I am a person who prides myself in making the best of everything that I’ve been given. My childhood wasn’t that great but whose was? I have a loving mother and two beautiful brothers that I grew up with. We had our moments but I wouldn’t trade them for the world. They are both amazing, strong, sensitive men that I am so proud of. My mother has given and given of herself to make sure that we were the best human beings we could be. And I really think we’ve done a pretty good job.
I have busted my ass since I was 14. I have taken care of myself since I was 16. My ex-step-father kicked me out of the house when I was still in high school. I didn’t miss a beat. I graduated with honors, couch surfed for a while, and walked myself to work because I didn’t have a car. When I was 17 I got my first apartment – before it was even legal for me to sign a contract. I worked two jobs after high school with no car, which meant I got up at 6am to walk to work by 8am. Then I walked to my second job, changed, and worked until midnight or 1am just to walk home and do it all over again. My mother was always there as support and took me back in when I needed it a year after graduation. I started college at California State University, Hayward in 2000. In the past 9 years I have, with the help of FAFSA and government loans, gotten myself one Associates degree, two Bachelors degree and am half-way through my Masters degree. I also have myself in over $50,000 worth of school debt. But it’s all worth it. My education is the ultimate goal for me. My mother always taught us that education was not a luxury it was a necessity. And for what I want to do with my life I will continue onto law school and get a Juris Doctorate and my MBA.
I have never missed more than a few days of work here and there in the past 14 years until last February. I was taken out of work by my gastroenterologist because my level of Crohn’s disease should have me unable to walk. But I push through because there is no other way. My life will not come to a screeching halt because of a medical condition. I refuse to allow this to take me over. I will overcome, at some point. But right now I struggle through my days.

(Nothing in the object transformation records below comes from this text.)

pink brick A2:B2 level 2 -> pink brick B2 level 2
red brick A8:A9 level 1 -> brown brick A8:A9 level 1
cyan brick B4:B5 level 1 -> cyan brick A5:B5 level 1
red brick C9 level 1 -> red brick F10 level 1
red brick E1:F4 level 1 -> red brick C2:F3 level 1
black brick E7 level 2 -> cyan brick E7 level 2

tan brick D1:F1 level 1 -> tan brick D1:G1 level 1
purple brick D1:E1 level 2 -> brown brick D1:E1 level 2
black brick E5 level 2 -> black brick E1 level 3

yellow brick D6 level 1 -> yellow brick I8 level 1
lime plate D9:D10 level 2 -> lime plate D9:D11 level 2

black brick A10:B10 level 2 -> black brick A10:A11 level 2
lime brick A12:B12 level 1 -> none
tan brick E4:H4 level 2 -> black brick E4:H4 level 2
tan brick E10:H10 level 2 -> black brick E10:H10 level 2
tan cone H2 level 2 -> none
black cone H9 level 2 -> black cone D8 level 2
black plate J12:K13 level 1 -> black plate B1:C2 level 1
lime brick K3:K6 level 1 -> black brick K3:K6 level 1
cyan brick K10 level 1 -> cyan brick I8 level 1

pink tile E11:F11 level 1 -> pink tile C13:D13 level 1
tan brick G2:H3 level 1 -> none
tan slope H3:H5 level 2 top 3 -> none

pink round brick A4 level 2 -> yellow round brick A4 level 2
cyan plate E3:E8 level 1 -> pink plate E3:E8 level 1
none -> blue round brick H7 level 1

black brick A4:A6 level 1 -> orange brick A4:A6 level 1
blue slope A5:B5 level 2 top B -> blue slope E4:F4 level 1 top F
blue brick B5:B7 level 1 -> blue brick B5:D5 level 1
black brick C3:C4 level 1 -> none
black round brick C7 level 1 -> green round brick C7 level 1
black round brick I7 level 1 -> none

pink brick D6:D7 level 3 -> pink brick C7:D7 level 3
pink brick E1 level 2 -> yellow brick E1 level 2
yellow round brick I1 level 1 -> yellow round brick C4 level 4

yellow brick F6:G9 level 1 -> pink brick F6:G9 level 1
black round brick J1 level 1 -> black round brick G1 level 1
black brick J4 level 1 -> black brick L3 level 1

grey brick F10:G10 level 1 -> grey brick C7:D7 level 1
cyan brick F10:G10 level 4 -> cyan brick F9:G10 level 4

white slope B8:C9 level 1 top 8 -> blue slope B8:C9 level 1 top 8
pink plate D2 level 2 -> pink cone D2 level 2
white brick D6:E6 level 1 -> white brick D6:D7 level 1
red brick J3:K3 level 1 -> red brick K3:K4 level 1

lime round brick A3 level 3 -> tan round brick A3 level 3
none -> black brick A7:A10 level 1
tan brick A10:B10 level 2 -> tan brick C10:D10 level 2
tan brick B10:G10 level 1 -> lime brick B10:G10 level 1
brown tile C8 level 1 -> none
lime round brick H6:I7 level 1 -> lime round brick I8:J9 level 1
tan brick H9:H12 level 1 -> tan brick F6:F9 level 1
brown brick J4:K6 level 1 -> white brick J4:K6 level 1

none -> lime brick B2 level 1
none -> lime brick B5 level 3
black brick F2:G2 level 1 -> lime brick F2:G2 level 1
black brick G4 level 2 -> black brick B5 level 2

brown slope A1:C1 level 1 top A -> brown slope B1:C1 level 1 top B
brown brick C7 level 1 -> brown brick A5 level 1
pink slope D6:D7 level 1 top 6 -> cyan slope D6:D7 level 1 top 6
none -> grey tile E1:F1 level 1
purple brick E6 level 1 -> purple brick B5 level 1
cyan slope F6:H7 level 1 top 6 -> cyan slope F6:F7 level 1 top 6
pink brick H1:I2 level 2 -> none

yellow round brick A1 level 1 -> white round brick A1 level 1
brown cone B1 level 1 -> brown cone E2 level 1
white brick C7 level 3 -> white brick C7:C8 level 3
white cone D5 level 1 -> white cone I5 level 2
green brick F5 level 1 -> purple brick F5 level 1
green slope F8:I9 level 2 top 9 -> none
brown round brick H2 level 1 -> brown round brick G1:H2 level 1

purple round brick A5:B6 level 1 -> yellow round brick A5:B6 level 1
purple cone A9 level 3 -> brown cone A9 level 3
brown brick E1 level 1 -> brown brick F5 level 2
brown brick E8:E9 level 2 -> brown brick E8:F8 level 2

It’s not easy but I live as if there is no other choice, because to me there’s not. I work, I learn, I grow. And no one has ever questioned that. It is what I do, it is who I am.
I recently came to visit a dear friend in Florida because she was going through some personal stuff and needed a friend. Subsequently, I fell in love and ended up moving. She has an amazing heart and generally a wonderful outlook on life. Before I moved out here I would anticipate her calls. I would be saddened when she didn’t call before she went to bed. I was in a mild bit of denial but there were feelings for her before I got out here. Friends tried to convince me of this but I denied it. I wasn’t willing to admit I had a crush on a girl who lived 3,000 miles away.
But I did have a crush. And coming out here to be with her seemed absolutely right. I never questioned my decision. Even when multiple things about what she had told me about her life ended up being not completely true. She was going through something that was more than tough for her and I wanted to support her no matter what. And no one questioned my intentions. No one that knew me thought anything was a bad decision, the wrong move, etc. Because people know my heart and know that I am here because I am in love. I deal with what needs to be dealt with because I am in love. And love conquers all things. It sounds cliché but it’s very true. With love, ultimately nothing else will matter.
So why am I here having my intentions questioned? I was promised a multitude of things when I moved out here, as many people are at the beginning of a relationship. But even with the best of intentions I believe that actions must follow through at some point. I can promise all of my friends the world, I can promise to be there any time they need me, but unless I follow through with at least some of my promises their trust in me will dwindle. If every time they call I never answer; if every time the need a ride I’m too busy; if every time they need an ear I’m nowhere to be found…. They will stop calling because they wouldn’t trust me to be there anymore. So why am I being faulted for feeling the same way about intentions with no follow through?
A person can only go through so much until they start to wonder what is truly going on. Since moving out here I have had my credit messed up, I’m in check systems for two different accounts, I have bounced multiple checks and I have borrowed money from family on more than one occasion. I am, personally, $3,000 in debt just since I moved to Florida. This doesn’t count the money I currently owe to family. I have used every bit of income that I have received to help sustain our relationship and am currently looking for a job to assist in sustaining us even more. I have done all of this because I am in love. Everyone hit’s hard times and I understand that. But the fact that I am being accused of being in a situation for money or for security so that I don’t have to take care of myself is absurd! I always have and I always will take care of myself. That is what I do.
The best heart is negated when actions don’t follow suit. The best of intentions mean nothing when there is no follow through.
“The smallest act of kindness is worth more than the grandest intention.”
“Unless you marry intention to action, you end up with only a brief affair.”
“It is not good enough for things to be planned - they still have to be done; for the intention to become a reality, energy has to be launched into operation.”
I have intentions. And I follow through. I fell in love and I have done everything within my power to sustain that relationship. Even when those things were outside of my personal security, because I know that sometimes sustaining a relationship takes a little bit more. Because love, in the end, is what matters. But if there is no follow through behind the intention of love, what is there?